Another way to spread the word about your offerings is to share pictures of what you make with your suppliers. You can use a supplier hashtag to alert your suppliers to a photo that might interest them. Suppliers love getting pictures of garments and products that were made with the items decorators purchased from them. This not only gives you the opportunity to showcase the products you use, but it gives you a chance for that image to be re-shared on Facebook, Twitter, etc. Not all the people who follow your suppliers are going to be in your potential market spheres, but some of them might. Plus, having work shared by your suppliers gives you a bit of decorator credibility. Your finished product is good enough that it’s presented as an example of what's possible.
As a writer for industry magazines, I know I’m always looking for photos to illustrate the pieces I write. This can be another fertile ground for pictures of the items you create. Most of the time, when a writer needs photos for a piece, they will put out a call on social media, asking for pictures of work that centers on a particular discipline, type of garment, or theme.
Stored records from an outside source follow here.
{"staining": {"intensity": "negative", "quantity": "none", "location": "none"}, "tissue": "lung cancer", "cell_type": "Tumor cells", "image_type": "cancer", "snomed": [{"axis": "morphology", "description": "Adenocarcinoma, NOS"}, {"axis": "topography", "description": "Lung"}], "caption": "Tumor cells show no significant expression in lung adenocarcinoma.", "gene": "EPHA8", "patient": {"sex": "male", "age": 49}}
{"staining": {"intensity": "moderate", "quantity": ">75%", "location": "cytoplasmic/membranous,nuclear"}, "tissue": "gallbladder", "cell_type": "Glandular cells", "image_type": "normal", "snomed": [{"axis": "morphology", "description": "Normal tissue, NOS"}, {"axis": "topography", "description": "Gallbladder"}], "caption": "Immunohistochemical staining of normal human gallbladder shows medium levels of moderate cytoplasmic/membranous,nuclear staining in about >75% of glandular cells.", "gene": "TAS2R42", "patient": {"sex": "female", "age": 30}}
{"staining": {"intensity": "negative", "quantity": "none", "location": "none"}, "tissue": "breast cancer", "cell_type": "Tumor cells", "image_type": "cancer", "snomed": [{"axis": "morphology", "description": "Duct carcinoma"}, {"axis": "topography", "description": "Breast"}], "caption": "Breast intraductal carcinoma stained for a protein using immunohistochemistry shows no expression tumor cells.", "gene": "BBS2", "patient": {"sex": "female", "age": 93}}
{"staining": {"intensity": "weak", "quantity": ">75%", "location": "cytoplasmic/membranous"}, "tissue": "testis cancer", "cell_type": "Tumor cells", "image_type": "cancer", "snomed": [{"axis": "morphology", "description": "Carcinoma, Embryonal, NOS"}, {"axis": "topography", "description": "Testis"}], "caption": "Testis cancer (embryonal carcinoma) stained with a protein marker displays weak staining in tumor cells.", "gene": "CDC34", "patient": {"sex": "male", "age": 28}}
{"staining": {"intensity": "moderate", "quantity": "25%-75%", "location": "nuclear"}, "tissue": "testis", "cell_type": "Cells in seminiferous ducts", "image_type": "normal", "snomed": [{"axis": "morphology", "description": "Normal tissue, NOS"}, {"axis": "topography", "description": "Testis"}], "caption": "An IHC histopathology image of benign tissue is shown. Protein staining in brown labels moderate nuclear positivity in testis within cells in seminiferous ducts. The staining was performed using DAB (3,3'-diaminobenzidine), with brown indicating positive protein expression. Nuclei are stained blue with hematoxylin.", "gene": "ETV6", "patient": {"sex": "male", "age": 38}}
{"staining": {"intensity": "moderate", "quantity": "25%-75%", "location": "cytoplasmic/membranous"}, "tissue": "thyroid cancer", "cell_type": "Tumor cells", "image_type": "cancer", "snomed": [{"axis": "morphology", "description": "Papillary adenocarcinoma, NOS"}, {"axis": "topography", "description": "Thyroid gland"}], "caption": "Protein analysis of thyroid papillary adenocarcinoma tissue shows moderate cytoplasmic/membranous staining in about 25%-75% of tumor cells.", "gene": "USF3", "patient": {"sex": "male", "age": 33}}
If you are planning to submit a photo for publication, it needs to be at least 1MB and 300dpi. Magazines can work with less, but the odds of your picture getting used are better if you stick to those guidelines.
One last bit of advice, which goes for any photo you use anywhere: Make sure your photos are the best possible quality. Yes, you can take a good picture with the cameras on most phones, but an investment in a decent camera might be worth it. This is especially true if you’re offering your products for sale online. Pictures are the first impression a customer forms of your products, so make sure you are visually putting your best foot forward. Taking quality pictures may be more time consuming and perhaps more costly, but the benefits will far outweigh the drawbacks.